In the process of acquiring a language, plenty of “passive vocabulary” tends to crop up. By “passive vocabulary” here, I don’t mean words that are positive or negative in tone or register — I mean words you hear often, and might even use yourself, yet rarely understand the actual meaning of. For a long stretch of time, the word “geili” (给力, roughly “awesome” / “powerful”) was exactly this kind of passive vocabulary for me. Thanks to the great Baidu Baike, I finally learned what it means: helpful, effective, flattering/face-giving.

Sites like Douban and Xiaonei all have a “friends’ recent activity” feature, usually placed right on the homepage. Once you log in, everything your friends have said, read, and taken an interest in is laid out in front of you. If the network is slow and the refresh isn’t fast enough, it often feels overwhelming just looking at it. Ever since I joined these social networks, I kept discovering more and more “geili” activities and journal posts… refreshing my various homepages over and over.

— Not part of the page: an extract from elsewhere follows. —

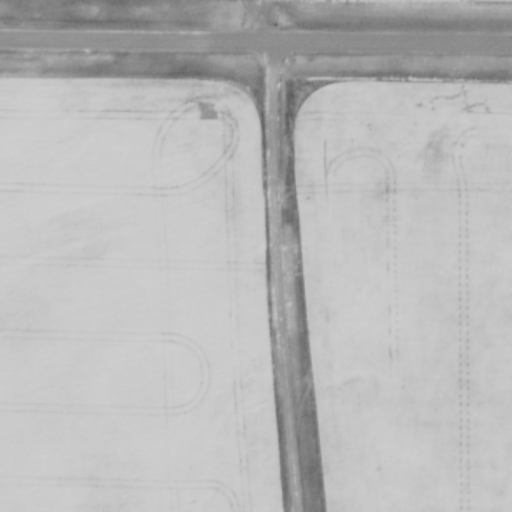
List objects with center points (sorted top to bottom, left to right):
road: (255, 39)
road: (277, 276)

When I had nothing to do, I’d click around and look — this stuff really did seem geili. There were howls of rage after failed pickup attempts, personality quizzes categorizing people’s “interest” in sex, sexy celebrity photos designed to catch the public eye, and maybe, at the very end, you’d even spot some sharer’s parting line: “It’s all just floating clouds anyway.”

I’m not exactly slow to pick up trending slang, nor am I particularly numb to things, but the racket of geili-ness really doesn’t suit me, so I simply cut down on the kinds of “recent activity” I follow, sticking to books, films, and music, clicking into people’s pages just to enjoy their interests and opinions. But after doing this for a while, I noticed a rather “geili” problem of my own. A lot of so-called geili content is really just taking some piece of content to an extreme, then delivering it in popular, easily digestible rhetoric to draw attention to what is, underneath it all, a perfectly ordinary truth.

This geili culture is like the vulgar, fast-food culture of the forum-photo era — pile after pile of exclamation marks, paragraph after paragraph of blank space, as if no amount of it could ever fill in the poster’s emptiness and loneliness. During National Day, there was that whole Xiaoyueyue forum thread — I started reading it happily enough, but honestly found it super boring. First, that was someone else’s private life (or possibly fake); second, that something like that could attract such intense attention felt, to me, really not geili at all.

There’s another puzzle I find interesting too. I haven’t watched TV in I don’t know how many years, not wanting to be infected by the one-size-fits-all rhetoric television pushes — but under the various geili-fications of social networking sites, am I not just being infiltrated by some other kind of collective online unconscious? I remember someone once wrote about a similar issue: the media are all desperately showing themselves off through their headlines, and the result is distorted reporting. This overly geili culture is probably the same.